Task prompt:
List each line of the data that holds the string "changement", please.

Stored data entries
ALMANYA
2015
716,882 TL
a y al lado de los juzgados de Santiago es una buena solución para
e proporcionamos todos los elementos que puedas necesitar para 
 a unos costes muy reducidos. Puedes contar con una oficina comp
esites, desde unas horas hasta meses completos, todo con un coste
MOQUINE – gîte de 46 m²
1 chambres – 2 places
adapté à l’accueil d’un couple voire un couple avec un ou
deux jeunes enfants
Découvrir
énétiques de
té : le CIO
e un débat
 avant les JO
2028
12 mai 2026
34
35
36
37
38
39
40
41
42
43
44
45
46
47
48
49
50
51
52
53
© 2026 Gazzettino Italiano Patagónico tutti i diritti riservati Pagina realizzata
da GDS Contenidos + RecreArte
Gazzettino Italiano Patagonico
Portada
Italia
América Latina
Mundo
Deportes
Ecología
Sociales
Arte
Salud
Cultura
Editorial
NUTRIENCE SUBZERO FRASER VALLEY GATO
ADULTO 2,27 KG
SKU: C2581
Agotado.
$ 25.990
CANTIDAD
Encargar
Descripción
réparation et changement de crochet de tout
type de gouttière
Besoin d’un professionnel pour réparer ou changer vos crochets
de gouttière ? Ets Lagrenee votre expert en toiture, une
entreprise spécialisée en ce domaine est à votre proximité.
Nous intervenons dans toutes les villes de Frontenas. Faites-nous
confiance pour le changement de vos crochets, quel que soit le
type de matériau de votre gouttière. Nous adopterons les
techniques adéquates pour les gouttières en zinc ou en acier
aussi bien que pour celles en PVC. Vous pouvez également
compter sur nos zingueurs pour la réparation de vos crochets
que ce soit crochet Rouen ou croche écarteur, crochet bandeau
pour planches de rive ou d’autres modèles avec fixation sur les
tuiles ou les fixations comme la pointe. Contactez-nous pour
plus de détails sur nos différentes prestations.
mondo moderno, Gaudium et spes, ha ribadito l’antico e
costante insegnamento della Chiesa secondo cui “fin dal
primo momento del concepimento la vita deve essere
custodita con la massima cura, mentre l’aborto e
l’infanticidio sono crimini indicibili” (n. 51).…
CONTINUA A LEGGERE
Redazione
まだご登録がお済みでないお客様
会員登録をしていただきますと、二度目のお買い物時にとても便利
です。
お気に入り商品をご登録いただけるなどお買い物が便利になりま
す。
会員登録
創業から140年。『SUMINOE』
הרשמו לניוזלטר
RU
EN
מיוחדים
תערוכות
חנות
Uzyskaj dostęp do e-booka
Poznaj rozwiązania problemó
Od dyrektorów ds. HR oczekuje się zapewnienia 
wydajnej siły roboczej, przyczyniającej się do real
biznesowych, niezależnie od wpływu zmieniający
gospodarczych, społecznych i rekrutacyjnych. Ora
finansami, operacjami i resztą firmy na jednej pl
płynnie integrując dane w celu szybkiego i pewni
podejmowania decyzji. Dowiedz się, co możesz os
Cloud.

Exercise solution:
réparation et changement de crochet de tout
confiance pour le changement de vos crochets, quel que soit le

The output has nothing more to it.